Maisy is just about 4 months old and the biting is relentless. Redirection, physical activity, time outs, you name it we've done it. This isn't our first rodeo, but I was hoping it would be different. It is draining to say the least. She's a love when she wants to be and then the terrorist comes out. I've resorted to oven mitts and armor. Luckily, we don't get the growling or barking when her sharp little teeth appear. This too shall pass and can't wait!!


----------



## Jrsygrl (Aug 9, 2017)

Thank you for your post I feel better after reading it. My Quinn is almost 10 weeks old and I?ve had him for 2. These past 2 weeks have been overwhelming and stressful. Knowing that this phase is only temporary helps a lot .


----------



## MacandMe (Nov 17, 2017)

As human-mama to a 10 week old little land shark, I so appreciate this encouragement. 
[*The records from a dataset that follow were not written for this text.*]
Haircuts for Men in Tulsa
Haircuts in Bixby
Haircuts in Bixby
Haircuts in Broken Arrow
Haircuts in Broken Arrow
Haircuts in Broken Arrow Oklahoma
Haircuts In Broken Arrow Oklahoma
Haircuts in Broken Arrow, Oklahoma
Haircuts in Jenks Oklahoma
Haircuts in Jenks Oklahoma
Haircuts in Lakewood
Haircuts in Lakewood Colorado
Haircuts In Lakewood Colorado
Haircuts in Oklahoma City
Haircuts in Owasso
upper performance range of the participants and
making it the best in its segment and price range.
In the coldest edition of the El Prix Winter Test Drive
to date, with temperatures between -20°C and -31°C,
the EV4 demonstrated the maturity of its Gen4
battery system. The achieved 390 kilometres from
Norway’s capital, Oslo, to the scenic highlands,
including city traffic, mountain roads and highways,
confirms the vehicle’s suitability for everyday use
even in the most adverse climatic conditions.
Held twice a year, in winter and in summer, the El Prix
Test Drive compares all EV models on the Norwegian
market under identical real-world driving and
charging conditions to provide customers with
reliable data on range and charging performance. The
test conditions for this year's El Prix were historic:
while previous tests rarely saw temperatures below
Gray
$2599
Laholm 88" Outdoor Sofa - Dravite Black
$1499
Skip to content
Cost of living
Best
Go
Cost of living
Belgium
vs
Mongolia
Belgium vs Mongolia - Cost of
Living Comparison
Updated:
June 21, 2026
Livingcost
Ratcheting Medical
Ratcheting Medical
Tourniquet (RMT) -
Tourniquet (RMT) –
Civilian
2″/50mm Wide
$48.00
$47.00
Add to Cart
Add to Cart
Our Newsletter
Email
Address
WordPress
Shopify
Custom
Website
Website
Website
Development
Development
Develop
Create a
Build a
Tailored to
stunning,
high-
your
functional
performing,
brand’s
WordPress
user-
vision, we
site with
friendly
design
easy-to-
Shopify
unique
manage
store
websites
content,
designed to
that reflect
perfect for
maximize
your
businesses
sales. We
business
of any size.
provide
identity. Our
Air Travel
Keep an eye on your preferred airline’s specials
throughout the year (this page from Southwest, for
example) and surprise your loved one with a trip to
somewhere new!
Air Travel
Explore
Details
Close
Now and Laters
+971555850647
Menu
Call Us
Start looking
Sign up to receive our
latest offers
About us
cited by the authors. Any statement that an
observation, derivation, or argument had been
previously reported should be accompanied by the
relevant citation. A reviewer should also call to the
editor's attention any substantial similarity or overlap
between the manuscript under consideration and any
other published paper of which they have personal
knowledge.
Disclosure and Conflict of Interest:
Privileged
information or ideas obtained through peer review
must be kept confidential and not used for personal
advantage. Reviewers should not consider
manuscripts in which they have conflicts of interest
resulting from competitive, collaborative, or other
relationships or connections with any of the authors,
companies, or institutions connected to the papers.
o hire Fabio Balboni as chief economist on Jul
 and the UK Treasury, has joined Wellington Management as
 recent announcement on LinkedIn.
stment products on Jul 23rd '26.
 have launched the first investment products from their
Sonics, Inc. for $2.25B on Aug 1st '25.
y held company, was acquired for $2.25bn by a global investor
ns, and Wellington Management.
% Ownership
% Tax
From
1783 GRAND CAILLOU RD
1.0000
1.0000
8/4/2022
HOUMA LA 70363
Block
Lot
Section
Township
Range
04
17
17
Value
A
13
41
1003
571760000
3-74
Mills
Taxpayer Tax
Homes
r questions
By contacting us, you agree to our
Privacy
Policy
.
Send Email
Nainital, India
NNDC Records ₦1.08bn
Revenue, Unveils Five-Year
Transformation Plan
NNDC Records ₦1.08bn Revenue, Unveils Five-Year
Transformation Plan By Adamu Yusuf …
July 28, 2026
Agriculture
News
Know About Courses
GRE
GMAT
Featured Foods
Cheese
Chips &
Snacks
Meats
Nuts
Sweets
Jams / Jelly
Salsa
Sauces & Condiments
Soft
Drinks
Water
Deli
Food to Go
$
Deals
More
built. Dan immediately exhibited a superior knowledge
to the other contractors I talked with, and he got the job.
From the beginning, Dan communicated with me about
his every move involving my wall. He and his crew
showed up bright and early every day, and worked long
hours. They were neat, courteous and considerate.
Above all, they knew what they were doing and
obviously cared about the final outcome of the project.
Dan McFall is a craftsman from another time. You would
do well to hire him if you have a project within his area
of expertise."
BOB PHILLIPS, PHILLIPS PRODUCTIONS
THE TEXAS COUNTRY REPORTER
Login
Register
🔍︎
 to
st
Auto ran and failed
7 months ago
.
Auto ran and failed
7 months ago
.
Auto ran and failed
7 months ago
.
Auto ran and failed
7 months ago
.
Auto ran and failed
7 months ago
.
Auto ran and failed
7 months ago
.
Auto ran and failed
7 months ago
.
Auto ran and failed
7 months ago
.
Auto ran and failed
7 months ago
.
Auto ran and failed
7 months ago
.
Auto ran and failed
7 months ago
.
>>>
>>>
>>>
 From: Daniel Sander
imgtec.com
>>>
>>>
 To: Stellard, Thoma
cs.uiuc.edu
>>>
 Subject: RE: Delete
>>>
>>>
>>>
With only a week down, I'm no where near an expert, but for Mac, when he gets that look in his eyes (you know, a little bit of crazy mixed with hyper puppy "let's play my way") and he starts biting on our clothes and hands, we first try to redirect with a rope, Kong or toy. Sometimes it works. Sometimes there is just no way and he keeps coming at us (you can almost hear the theme to JAWS playing). I calmly pick him up and place him in his crate (which is located in the family room near us). He whines a bit, then settles down. Once he's settled and quiet and laying down, I open the door. He usually comes out slowly...then goes over to his bed and busies himself with his toys. I think it's teaching him to calm himself...I hope. I'm sure we have a lot more "land sharking" to get through. Bless your heart for giving us all this ray of hope - ha! Good thing they are so cute


----------